The Phrygian capital west of Ankara, associated with King Midas. The great burial mound (tumulus) and the Gordion museum. UNESCO-listed and an easy half-day.

Lake Tuz

Tuz Gölü, the great salt lake, on the road south towards Cappadocia. In summer a vast white salt pan; one of the largest salt lakes anywhere and a striking, flat landscape.

Beypazarı

A restored Ottoman town an hour or so north-west, known for its old timber houses, silverwork and local foods — a calm contrast to the capital.

If you have come to Ankara for the Museum of Anatolian Civilizations, pairing it with Hattusa over two days makes the most coherent trip: the museum supplies the objects, and the site supplies the scale.

When to go

Ankara has a continental climate, harsher than the coast and noticeably drier than Istanbul. Winters are cold and often snowy, with temperatures frequently around or below freezing and grey skies; summers are hot and very dry, with strong sun on the treeless plateau. The shoulder seasons are by far the most comfortable: spring, roughly April to early June, and autumn, September into October, bring mild days and clear light, which suits both the open spaces of Anıtkabir and the day trips to exposed archaeological sites.
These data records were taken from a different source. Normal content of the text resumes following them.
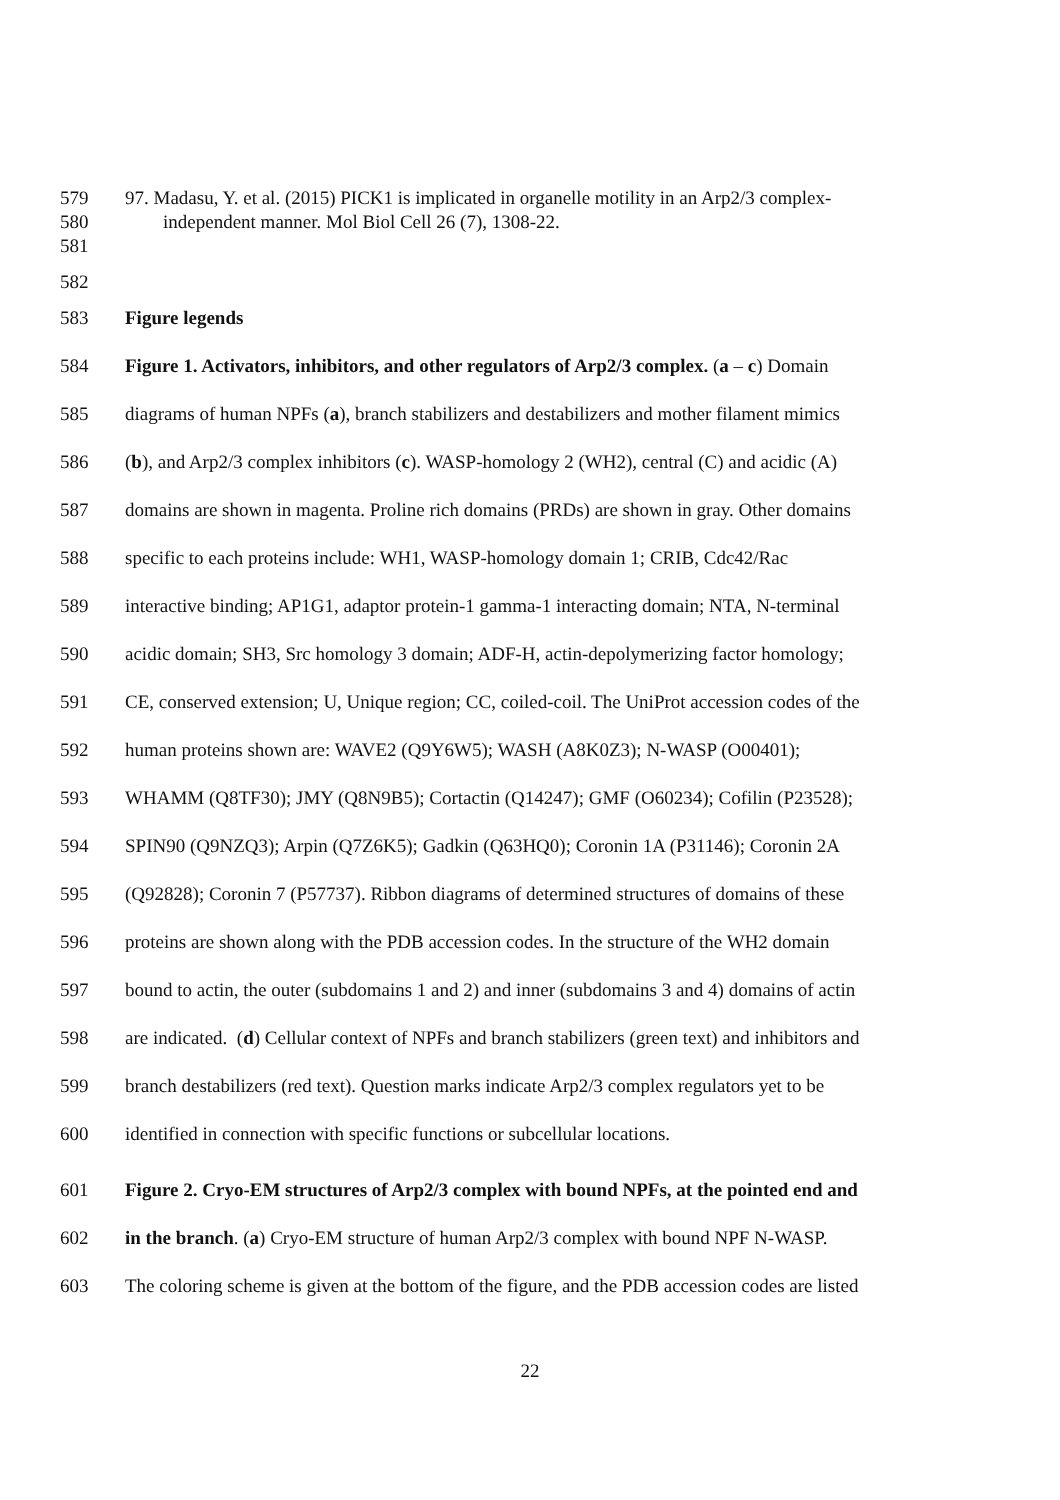579 97. Madasu, Y. et al. (2015) PICK1 is implicated in organelle motility in an Arp2/3 complex-
580 independent manner. Mol Biol Cell 26 (7), 1308-22.
581
582
583 Figure legends
584 Figure 1. Activators, inhibitors, and other regulators of Arp2/3 complex. (a – c) Domain
585 diagrams of human NPFs (a), branch stabilizers and destabilizers and mother filament mimics
586 (b), and Arp2/3 complex inhibitors (c). WASP-homology 2 (WH2), central (C) and acidic (A)
587 domains are shown in magenta. Proline rich domains (PRDs) are shown in gray. Other domains
588 specific to each proteins include: WH1, WASP-homology domain 1; CRIB, Cdc42/Rac
589 interactive binding; AP1G1, adaptor protein-1 gamma-1 interacting domain; NTA, N-terminal
590 acidic domain; SH3, Src homology 3 domain; ADF-H, actin-depolymerizing factor homology;
591 CE, conserved extension; U, Unique region; CC, coiled-coil. The UniProt accession codes of the
592 human proteins shown are: WAVE2 (Q9Y6W5); WASH (A8K0Z3); N-WASP (O00401);
593 WHAMM (Q8TF30); JMY (Q8N9B5); Cortactin (Q14247); GMF (O60234); Cofilin (P23528);
594 SPIN90 (Q9NZQ3); Arpin (Q7Z6K5); Gadkin (Q63HQ0); Coronin 1A (P31146); Coronin 2A
595 (Q92828); Coronin 7 (P57737). Ribbon diagrams of determined structures of domains of these
596 proteins are shown along with the PDB accession codes. In the structure of the WH2 domain
597 bound to actin, the outer (subdomains 1 and 2) and inner (subdomains 3 and 4) domains of actin
598 are indicated. (d) Cellular context of NPFs and branch stabilizers (green text) and inhibitors and
599 branch destabilizers (red text). Question marks indicate Arp2/3 complex regulators yet to be
600 identified in connection with specific functions or subcellular locations.
601 Figure 2. Cryo-EM structures of Arp2/3 complex with bound NPFs, at the pointed end and
602 in the branch. (a) Cryo-EM structure of human Arp2/3 complex with bound NPF N-WASP.
603 The coloring scheme is given at the bottom of the figure, and the PDB accession codes are listed
22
Because Ankara is primarily a working city rather than a holiday destination, the seasons affect comfort more than crowds.

Getting there and around

Esenboğa Airport (ESB) lies north of the city and handles domestic flights and a growing range of international routes; airport buses and taxis connect it to the centre. For travel within Türkiye, though, the train is often the better choice from Ankara.

Ankara is the hub of the high-speed rail network. The Yüksek Hızlı Tren (YHT) radiates from Ankara to Istanbul, Konya and Eskişehir, with more lines under construction. The Istanbul service in particular makes a city-to-city trip straightforward and competitive with flying once airport time is counted. Trains run from Ankara's main station; book ahead for popular departures, as seats sell out.
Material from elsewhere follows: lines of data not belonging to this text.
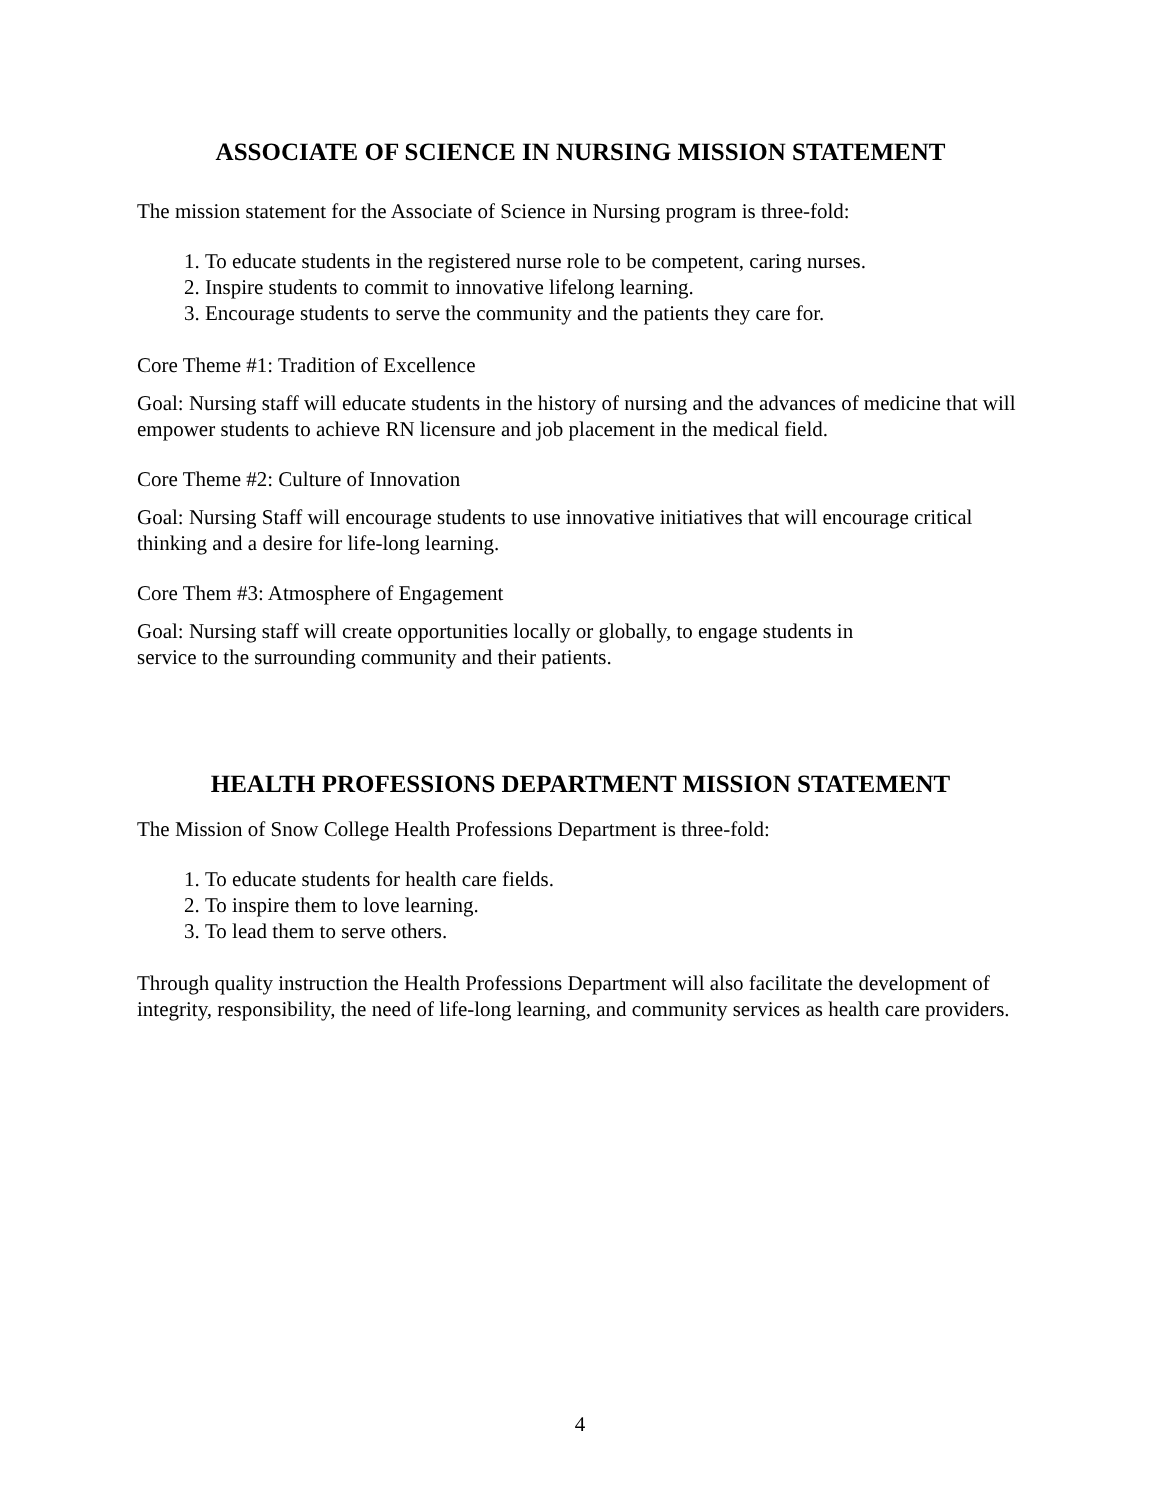ASSOCIATE OF SCIENCE IN NURSING MISSION STATEMENT
The mission statement for the Associate of Science in Nursing program is three-fold:
1. To educate students in the registered nurse role to be competent, caring nurses.
2. Inspire students to commit to innovative lifelong learning.
3. Encourage students to serve the community and the patients they care for.
Core Theme #1: Tradition of Excellence
Goal: Nursing staff will educate students in the history of nursing and the advances of medicine that will empower students to achieve RN licensure and job placement in the medical field.
Core Theme #2: Culture of Innovation
Goal: Nursing Staff will encourage students to use innovative initiatives that will encourage critical thinking and a desire for life-long learning.
Core Them #3: Atmosphere of Engagement
Goal: Nursing staff will create opportunities locally or globally, to engage students in
service to the surrounding community and their patients.
HEALTH PROFESSIONS DEPARTMENT MISSION STATEMENT
The Mission of Snow College Health Professions Department is three-fold:
1. To educate students for health care fields.
2. To inspire them to love learning.
3. To lead them to serve others.
Through quality instruction the Health Professions Department will also facilitate the development of integrity, responsibility, the need of life-long learning, and community services as health care providers.
4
Within the city, Ankara has a metro network and the older Ankaray light-rail line, which together cover the main central axes including Kızılay. A single contactless travel card, the Ankarakart, is used across the metro, Ankaray and city buses; you load credit onto it and tap on entry. For the citadel and Ulus, the metro gets you close and the rest is a short walk uphill. Taxis are plentiful and metered.

Common mistakes

Frequently asked questions

Is Ankara worth visiting?

Yes, though with realistic expectations. Ankara is a working administrative and university capital rather than a holiday city, so it lacks the immediate spectacle of Istanbul or the coast. But Anıtkabir and the Museum of Anatolian Civilizations are both genuinely first-rate, the old citadel quarter is atmospheric, and the city is the best base for visiting Hattusa and Gordion. A day or two is well spent.
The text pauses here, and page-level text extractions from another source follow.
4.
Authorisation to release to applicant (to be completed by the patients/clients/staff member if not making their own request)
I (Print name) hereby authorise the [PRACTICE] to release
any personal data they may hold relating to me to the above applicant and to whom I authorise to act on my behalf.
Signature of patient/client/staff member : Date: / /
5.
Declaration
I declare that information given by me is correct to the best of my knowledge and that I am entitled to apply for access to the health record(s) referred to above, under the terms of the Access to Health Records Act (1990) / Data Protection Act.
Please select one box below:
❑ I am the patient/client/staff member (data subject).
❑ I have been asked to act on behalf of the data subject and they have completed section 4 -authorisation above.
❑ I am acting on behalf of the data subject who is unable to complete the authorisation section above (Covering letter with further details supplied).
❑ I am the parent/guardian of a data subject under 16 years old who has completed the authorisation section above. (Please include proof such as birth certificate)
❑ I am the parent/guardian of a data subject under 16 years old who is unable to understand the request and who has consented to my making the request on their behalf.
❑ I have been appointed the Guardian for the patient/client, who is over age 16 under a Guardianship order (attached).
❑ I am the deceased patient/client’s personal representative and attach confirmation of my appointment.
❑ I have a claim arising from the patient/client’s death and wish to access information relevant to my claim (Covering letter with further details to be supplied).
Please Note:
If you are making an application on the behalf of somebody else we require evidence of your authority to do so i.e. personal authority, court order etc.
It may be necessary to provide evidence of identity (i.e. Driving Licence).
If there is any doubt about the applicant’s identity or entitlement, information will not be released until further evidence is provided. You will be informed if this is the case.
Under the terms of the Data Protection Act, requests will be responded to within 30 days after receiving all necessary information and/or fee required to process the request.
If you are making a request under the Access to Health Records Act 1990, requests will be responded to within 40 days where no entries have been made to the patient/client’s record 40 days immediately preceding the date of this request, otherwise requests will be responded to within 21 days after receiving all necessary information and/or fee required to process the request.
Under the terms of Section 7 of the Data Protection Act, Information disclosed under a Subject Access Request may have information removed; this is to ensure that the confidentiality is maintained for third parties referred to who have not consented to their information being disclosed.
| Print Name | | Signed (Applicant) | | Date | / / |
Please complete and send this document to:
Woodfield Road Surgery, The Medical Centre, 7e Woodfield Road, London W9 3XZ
Why is Ankara the capital instead of Istanbul?

When the republic was founded in 1923, the government was deliberately moved inland to Ankara. The town was centrally placed on the Anatolian plateau, far easier to defend than coastal Istanbul, and it carried none of the imperial associations of the old Ottoman capital. Ankara had also been the base of the national movement during the War of Independence, which made it the natural seat for the new state.

How many days do you need in Ankara?

One full day covers the essentials: Anıtkabir in the morning, the Museum of Anatolian Civilizations and the citadel in the afternoon. A second day lets you take a day trip to Hattusa or Gordion, which is the main reason to extend your stay. Few visitors need more than two days in the city itself.

How far is Ankara from Cappadocia?

Cappadocia lies south-east of Ankara, and the drive takes roughly four hours by road, passing Lake Tuz on the way. There is no high-speed rail link to Cappadocia; most travellers drive, take an intercity bus, or fly into the regional airports at Nevşehir or Kayseri. Many itineraries combine the two by basing in Ankara first and then continuing south.

What is the best time to visit Ankara?

Spring (April to early June) and autumn (September to October) are the most comfortable, with mild days and clear light that suit both the open expanse of Anıtkabir and the exposed archaeological sites nearby. Winters on the plateau are cold and often snowy, and summers are hot and very dry, so the shoulder seasons are the easy choice.